Почти сразу грохнуло в бане. Крик раздался девчоночий.

Марьяша – туда. Смотрит - сестра без памяти на полу, маленькое зеркало вдребезги. А в большом отражение стоит Настюшкино! Руки в мольбе тянет, кривится, будто плачет. Марьяша, дурёха, солью в него сыпанула да за помощью кинулась.

Сестра в беспамятстве два дня провалялась. Когда очнулась – изменилась, не узнать! Немая сделалась и странная. Не в себе будто. Притихнет в уголке и наблюдает за всеми, словно в засаде сидит. Глаза пустые, а по лицу улыбка змеится. Нехорошая, нечеловеческая.

Настоящую-то Настюшку на ту сторону забрали. Столько времени прошло, а до сих пор каждые Святки в зеркале показывается. Мелькнёт вдалеке тенью, приостановится, глянет – будто душу вывернет! А после уйдёт в глубину. Раз от раза всё бледнее становится, всё прозрачней. Такая вот история, Аннушка.

- А как же вторая? Она из зеркала вышла?

Бабка кивнула:

- Из него. Так и живёт в дому. Вдвоём они с Марьяшей остались. И не извести, ни обратно отправить нельзя! Поэтому Марьяша и сбегает. Гнетёт её вина.

- А эта… Вторая… Она - человек?

- Подмена.

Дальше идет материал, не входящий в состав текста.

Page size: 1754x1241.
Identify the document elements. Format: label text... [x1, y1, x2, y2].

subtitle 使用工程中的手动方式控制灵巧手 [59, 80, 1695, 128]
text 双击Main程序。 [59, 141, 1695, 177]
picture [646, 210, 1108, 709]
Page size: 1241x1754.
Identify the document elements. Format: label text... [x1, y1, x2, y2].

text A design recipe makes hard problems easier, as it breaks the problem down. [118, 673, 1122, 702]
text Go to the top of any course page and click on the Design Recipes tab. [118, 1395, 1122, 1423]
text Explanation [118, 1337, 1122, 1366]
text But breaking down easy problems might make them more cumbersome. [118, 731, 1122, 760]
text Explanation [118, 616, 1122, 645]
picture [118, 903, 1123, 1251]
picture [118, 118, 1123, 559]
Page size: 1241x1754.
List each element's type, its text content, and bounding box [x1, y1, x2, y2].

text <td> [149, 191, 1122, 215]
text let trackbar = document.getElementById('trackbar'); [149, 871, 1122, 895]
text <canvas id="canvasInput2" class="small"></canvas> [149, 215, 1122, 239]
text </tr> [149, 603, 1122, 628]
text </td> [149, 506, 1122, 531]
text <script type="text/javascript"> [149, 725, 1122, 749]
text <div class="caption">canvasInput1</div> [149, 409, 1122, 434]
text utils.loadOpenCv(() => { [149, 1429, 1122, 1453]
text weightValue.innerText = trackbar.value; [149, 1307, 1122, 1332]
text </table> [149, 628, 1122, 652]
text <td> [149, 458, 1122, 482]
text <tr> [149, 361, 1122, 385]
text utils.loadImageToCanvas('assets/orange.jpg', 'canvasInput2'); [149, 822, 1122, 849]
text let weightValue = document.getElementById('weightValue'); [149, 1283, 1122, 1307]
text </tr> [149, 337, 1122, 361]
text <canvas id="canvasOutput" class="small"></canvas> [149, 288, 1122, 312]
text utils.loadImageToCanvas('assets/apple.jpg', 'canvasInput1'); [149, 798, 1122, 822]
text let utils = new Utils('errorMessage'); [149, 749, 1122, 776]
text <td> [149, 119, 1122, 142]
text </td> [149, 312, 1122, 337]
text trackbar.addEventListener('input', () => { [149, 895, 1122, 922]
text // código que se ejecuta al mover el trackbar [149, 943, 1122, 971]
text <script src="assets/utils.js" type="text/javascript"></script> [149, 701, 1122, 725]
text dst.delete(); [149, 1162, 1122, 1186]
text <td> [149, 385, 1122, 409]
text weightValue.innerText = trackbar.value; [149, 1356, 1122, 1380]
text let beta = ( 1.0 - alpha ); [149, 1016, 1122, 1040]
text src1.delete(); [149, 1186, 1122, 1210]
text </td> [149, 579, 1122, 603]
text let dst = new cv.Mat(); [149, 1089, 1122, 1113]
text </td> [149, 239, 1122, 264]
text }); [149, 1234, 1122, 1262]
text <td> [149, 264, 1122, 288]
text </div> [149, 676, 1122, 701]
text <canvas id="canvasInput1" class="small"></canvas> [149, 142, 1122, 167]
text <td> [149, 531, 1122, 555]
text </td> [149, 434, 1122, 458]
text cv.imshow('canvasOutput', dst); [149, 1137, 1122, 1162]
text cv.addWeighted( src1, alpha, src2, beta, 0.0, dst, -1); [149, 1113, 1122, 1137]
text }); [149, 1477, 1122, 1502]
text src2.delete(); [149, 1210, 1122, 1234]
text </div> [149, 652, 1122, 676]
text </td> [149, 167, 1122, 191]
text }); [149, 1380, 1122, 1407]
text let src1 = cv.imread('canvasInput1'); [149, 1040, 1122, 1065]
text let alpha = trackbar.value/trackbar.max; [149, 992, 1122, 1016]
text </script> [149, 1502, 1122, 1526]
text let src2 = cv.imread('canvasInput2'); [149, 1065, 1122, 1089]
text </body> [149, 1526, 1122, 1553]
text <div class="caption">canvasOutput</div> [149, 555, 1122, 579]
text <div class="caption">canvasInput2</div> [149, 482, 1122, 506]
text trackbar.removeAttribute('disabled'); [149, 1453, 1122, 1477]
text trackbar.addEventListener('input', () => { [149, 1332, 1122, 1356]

Не растет она. Ни пьет, ни ест. А что из дома ход заказан, так это Марьяша позаботилась – привязку сделала.

- Неужели, совсем помочь нельзя?

- Нельзя, Аннушка. Ритуалы да обряды - не игрушки. Помнить об этом надобно, если что затеваешь.

- С тосиным братом что-то похожее случилось?

- Другое, Аннушка. По своей ошибке вину несёт. А за что – не скажу. Если уж болтливая Матрёша не призналась, то и я умолчу. Суждено будет – узнаешь.